Lucy Railton’s Lament in Three Parts adds hidden depths to this emotional state. Her work for solo cello with some additional electronics was improvised on one day in late April, with processing added a couple of days later. The music sounds much more substantial than this description suggests: as an improvisation, it definitely draws upon something that has been stored up for some time. Railton’s recent compositional work has extended beyond her cello into the use of electronics and field recordings. Earlier this year, she presented a sophisticated collaboration with synthesiser pioneer Peter Zinovieff, RFG Inventions for Cello and Computer. Lament distills Railton’s music and moves the focus away from technology: when electronics first appear at the end of the first part, it sounds like amplified bowing adding a further sighing texture to the slow chorale. Part two is a sombre melody that passes almost monophonically for its first half (I’m no expert but it sounds like she’s using Pythagorean intonation). The briefer final part resolves the preceding long line with an otherworldly sheen, the electronics adding just enough to transform the cello into something strange yet still beautiful.

My previous exposure to Melaine Dalibert consists entirely of two solo piano works which I did not like. Un Long Ralentissement is another piano piece, made as a specific response to the pandemic. As before, Dalibert takes an almost obstinately theoretical approach as justification for his carefully placed single tones, but this time it works musically. Preciousness has yielded to tenderness, and the understated rallentando adds a flexibility and flow to this slow music. The process of things slowing down is experienced, not just demonstrated, and there’s a humanising element present in the recording that makes this piece perversely relevant.

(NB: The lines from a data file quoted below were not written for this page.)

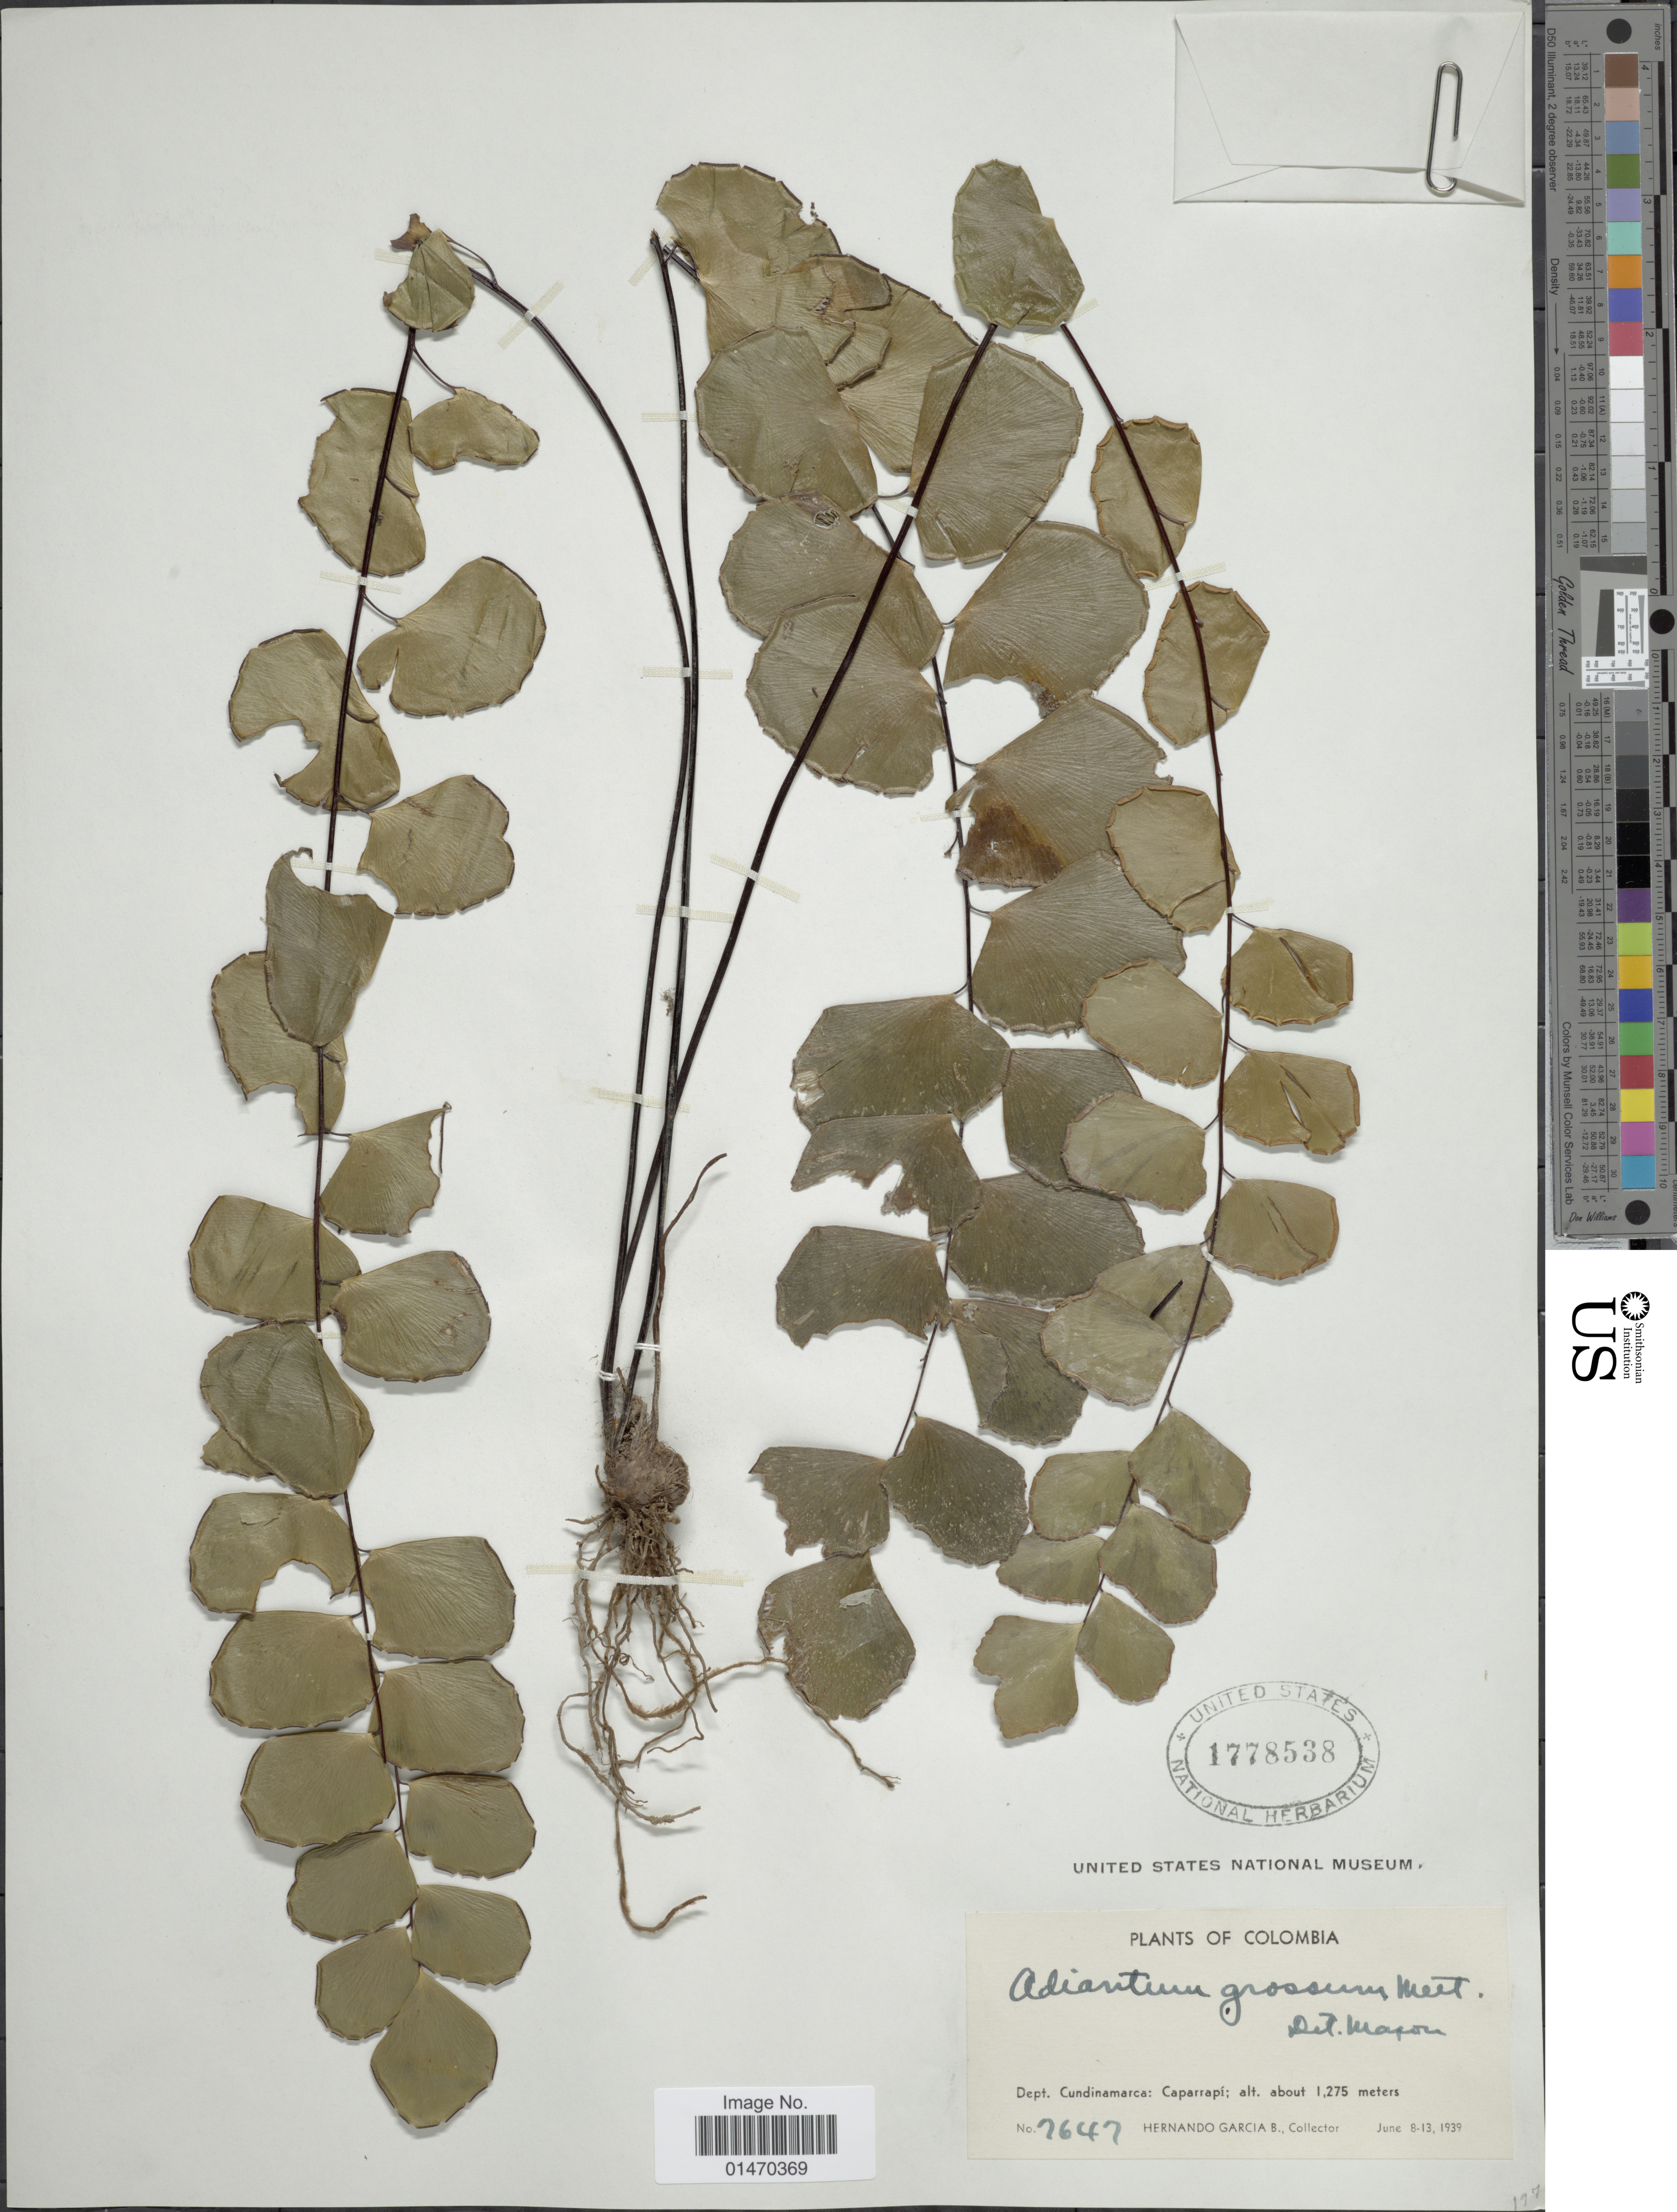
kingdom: Plantae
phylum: Tracheophyta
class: Polypodiopsida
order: Polypodiales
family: Pteridaceae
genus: Adiantum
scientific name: Adiantum grossum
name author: Mett.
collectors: H. García Barriga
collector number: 1647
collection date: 1939-06-08/1939-06-13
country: Colombia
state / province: Cundinamarca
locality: Caparrapí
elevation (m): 1275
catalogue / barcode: US 1778538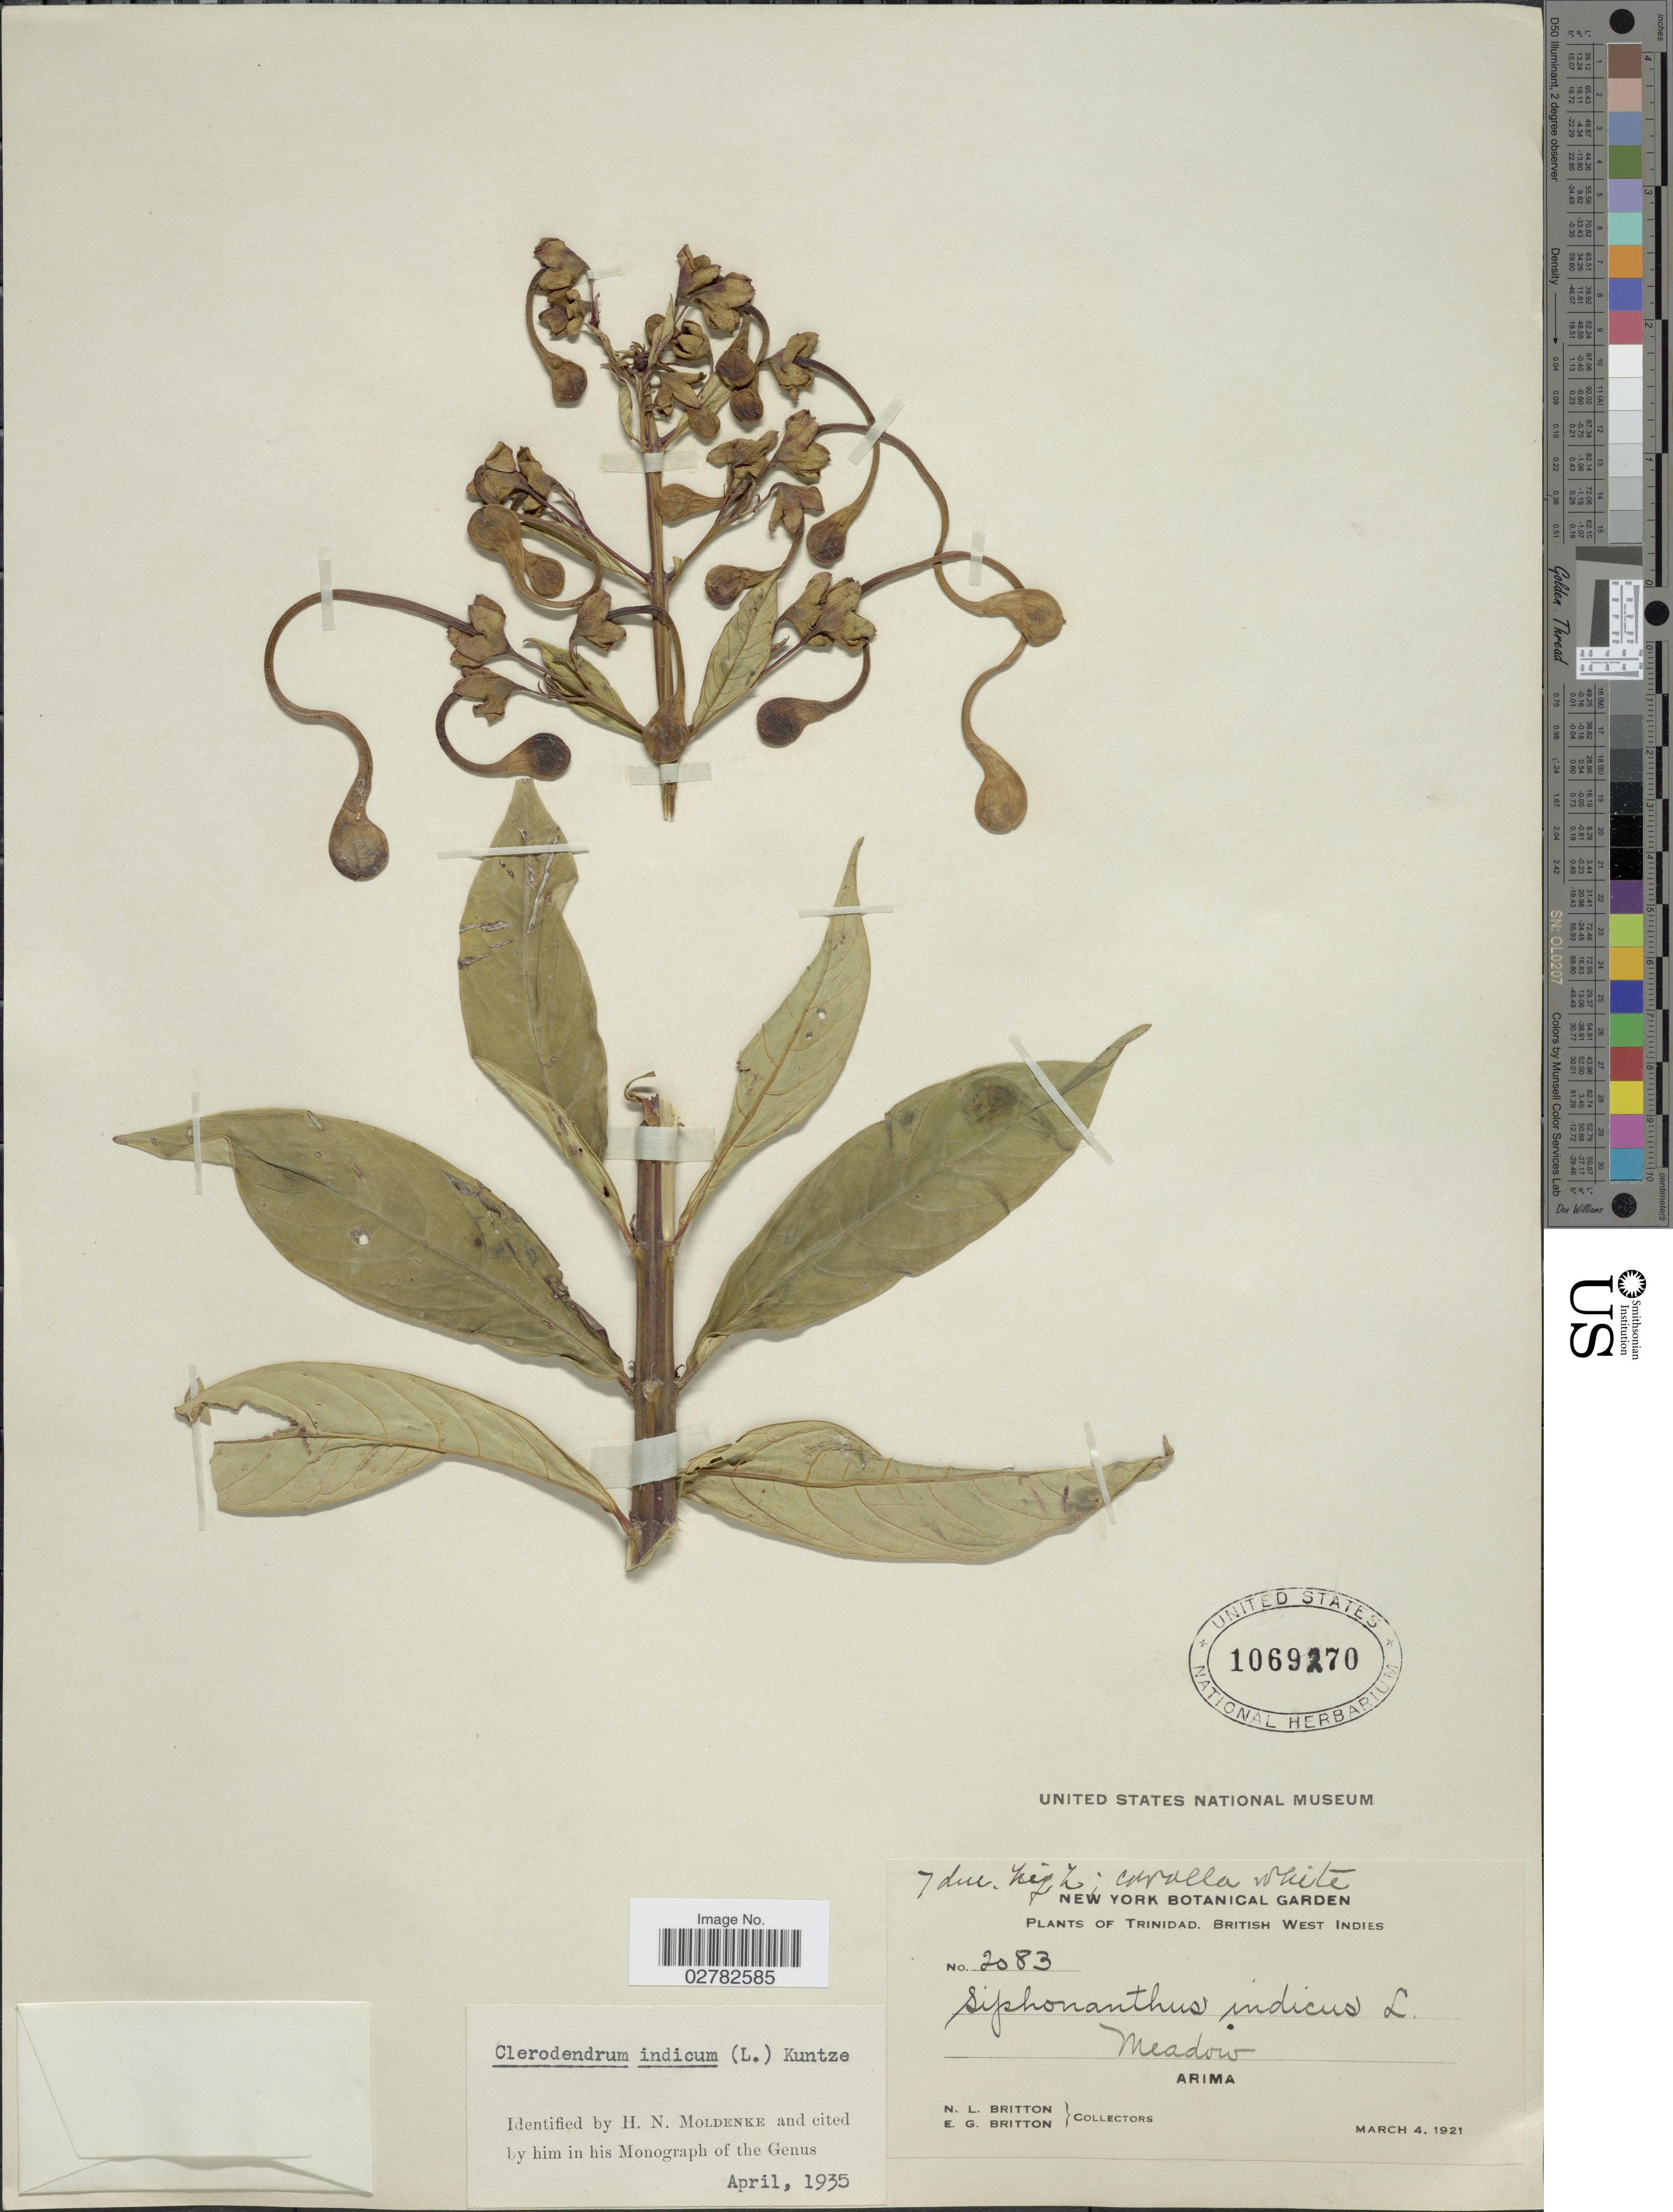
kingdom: Plantae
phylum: Tracheophyta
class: Magnoliopsida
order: Lamiales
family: Lamiaceae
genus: Clerodendrum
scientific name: Clerodendrum indicum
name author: (L.) Kuntze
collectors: N. Britton & E. G. Britton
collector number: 2083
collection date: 1921-03-04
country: Trinidad and Tobago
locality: Trinidad, British West Indies. Arima.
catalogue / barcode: US 1069270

I’ve just done James Rushford recently but here’s another solo piece, this time made as a direct result of lockdown. Ouarzazate is a solo performance on a Rhodes electric keyboard. It is thirty-eight goddamn minutes long; almost twice the length of the Railton and Dalibert pieces. The contrast in his approach to the keyboard compared to his organ piece Clerestory is instructive. To work with such a limited timbral palette over such a long, unbroken span of time, you’ve got to be good. Rushford’s playing starts contrapuntally, generously paced enough to open up contemplation yet never lingering, lest momentum be lost to aimless meandering. It keeps the mind guessing with occasional leaps in register and changes in pitch sets, opening up one fork in the path after another.